No reason to restrict its use to only govt and for just subsidies
If a road is built using public money, should its usage be restricted to just government officials or can private traders be allowed to use it to transport goods too? The answer is so obvious, few would even ask such a question. So, it comes as a surprise that, in the Aadhaar hearing, the judges should say that Section 57 of the Aadhaar Act—this allows private citizens/firms to also use Aadhaar to establish the identity of anyone—appeared an area of concern. In this context, the bench argued that, while the use of Aadhaar for establishing identity before making payments from government coffers was one thing, allowing corporates to use it seemed like it was going beyond the mandate of the Act.
While the government counsel will counter this argument, a few months ago, the UIDAI also reduced access to Aadhar for various non-bank private sector players for precisely this reason. When some of these firms protested, the UIDAI’s stance seemed to be that, if someone didn’t really need the facility for his/her core business, it made sense not to make it available. An Uber, for instance, doesn’t really need to do an Aadhaar authentication to know where a passenger is or to receive payments, so why allow it to use Aadhar? But, what if Uber wanted to use Aadhaar to authenticate its drivers and their driving licenses? UIDAI allows private sector banks to do Aadhaar authentication, but why shouldn’t this facility be open to a private sector mutual fund? If the banks get to save a lot of time and money by doing an online Aadhaar authentication instead of the cumbersome procedure of looking at other identity proofs that could be fake, and don’t lend themselves to online verification, the same would surely apply to private sector mutual funds.

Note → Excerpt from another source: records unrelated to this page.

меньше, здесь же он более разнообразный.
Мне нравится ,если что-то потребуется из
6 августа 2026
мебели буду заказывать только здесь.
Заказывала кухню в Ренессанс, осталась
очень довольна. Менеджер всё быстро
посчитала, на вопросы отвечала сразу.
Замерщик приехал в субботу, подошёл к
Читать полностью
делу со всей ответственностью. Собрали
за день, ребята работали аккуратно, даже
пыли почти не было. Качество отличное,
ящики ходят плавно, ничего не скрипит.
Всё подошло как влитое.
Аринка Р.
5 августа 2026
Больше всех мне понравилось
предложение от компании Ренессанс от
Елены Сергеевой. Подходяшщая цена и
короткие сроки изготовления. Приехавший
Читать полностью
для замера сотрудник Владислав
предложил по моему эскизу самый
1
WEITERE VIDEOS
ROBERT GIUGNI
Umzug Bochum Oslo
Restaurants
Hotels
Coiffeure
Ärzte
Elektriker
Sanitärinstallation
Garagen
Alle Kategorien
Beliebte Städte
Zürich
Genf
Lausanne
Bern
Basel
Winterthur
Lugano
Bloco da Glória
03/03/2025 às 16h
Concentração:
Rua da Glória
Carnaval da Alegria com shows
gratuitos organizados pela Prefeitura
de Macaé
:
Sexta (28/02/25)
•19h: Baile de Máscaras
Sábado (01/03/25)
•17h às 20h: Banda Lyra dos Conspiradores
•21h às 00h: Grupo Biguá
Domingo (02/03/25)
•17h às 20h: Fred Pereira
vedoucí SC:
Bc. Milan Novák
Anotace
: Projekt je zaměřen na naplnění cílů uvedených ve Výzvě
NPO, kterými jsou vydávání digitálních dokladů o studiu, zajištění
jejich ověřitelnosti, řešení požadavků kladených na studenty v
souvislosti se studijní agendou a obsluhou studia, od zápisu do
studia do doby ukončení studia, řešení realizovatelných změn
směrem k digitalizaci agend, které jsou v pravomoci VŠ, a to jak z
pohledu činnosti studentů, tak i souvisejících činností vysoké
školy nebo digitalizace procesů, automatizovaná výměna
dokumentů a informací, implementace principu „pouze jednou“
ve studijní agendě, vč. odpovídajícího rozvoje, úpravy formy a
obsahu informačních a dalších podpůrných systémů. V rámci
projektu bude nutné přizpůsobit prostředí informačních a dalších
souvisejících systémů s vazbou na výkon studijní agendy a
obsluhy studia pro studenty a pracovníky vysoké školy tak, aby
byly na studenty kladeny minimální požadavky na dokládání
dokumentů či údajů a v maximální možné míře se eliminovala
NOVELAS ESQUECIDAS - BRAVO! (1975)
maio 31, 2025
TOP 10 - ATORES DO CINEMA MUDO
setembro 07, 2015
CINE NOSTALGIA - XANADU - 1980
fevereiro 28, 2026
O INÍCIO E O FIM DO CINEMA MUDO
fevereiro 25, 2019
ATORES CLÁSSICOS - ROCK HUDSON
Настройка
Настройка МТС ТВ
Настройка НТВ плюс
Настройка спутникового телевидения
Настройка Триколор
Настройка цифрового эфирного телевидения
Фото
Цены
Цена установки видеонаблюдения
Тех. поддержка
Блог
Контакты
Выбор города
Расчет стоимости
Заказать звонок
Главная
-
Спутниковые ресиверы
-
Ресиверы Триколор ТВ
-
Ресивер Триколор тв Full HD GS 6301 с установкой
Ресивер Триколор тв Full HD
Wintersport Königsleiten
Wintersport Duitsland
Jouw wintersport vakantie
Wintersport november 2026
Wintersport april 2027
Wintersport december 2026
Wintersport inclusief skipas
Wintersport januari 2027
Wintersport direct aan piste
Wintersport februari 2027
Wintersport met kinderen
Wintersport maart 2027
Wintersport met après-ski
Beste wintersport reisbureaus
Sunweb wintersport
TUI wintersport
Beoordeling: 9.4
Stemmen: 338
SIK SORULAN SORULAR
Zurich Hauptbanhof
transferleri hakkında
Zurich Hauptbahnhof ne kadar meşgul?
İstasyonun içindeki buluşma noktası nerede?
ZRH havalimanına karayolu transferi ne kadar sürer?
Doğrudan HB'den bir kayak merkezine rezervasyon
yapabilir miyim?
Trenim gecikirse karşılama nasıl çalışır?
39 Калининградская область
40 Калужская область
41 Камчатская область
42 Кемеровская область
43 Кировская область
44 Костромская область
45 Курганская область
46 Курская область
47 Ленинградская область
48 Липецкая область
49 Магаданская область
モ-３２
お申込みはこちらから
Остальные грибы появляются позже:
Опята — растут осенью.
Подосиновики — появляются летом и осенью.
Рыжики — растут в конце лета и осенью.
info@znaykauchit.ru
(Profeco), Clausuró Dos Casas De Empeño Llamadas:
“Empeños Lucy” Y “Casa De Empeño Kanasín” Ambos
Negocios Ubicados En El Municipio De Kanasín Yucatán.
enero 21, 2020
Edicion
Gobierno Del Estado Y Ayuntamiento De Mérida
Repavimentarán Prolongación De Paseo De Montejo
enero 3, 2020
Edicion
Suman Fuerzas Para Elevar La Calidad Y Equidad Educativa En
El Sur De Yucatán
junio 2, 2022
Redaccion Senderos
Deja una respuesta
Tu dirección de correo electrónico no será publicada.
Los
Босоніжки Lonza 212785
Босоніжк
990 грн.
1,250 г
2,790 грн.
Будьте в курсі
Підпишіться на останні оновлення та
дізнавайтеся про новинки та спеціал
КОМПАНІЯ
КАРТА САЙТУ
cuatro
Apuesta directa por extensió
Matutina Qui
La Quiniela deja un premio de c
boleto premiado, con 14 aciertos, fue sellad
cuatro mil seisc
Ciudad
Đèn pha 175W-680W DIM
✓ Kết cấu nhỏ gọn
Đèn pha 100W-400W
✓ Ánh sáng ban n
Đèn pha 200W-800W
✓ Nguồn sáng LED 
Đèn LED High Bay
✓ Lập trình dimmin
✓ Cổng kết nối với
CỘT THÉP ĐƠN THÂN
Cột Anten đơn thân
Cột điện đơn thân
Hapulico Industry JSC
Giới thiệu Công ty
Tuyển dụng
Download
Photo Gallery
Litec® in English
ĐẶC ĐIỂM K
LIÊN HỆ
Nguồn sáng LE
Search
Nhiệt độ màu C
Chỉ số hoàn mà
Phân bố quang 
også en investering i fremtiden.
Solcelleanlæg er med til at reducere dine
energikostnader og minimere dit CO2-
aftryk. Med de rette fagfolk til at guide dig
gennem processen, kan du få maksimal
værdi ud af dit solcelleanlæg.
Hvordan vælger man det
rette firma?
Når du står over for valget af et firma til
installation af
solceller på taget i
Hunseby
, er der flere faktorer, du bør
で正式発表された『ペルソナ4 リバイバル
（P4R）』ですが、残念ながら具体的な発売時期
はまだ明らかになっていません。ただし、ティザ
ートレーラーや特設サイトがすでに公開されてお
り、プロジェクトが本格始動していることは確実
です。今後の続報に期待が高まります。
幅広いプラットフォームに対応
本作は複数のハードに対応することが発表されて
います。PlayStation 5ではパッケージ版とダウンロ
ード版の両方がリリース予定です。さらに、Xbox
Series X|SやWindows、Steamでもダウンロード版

There are obvious safeguard protocols that need to be followed, to prevent user agencies from downloading and storing data—the virtual Aadhaar and tokenisation, of course, makes this difficult—but this applies to government users as well; indeed, some of the more egregious leaks of personal information including Aadhaar numbers (but not biometrics), has taken place from government bodies. Perhaps UIDAI was being cautious since the Supreme Court has yet to rule on this, but there is no logical reason to deny the private sector access to an innovation/service created by public money since it is the public that will benefit from this eventually. Also, given the tone of the Court’s observations, it is to be hoped the government counsel has been able to explain why, while the Aadhaar Act was about targeting government subsidies and benefits, its ambit has been extended dramatically—if not, the Aadhaar Act may itself need to be amended to include the new areas.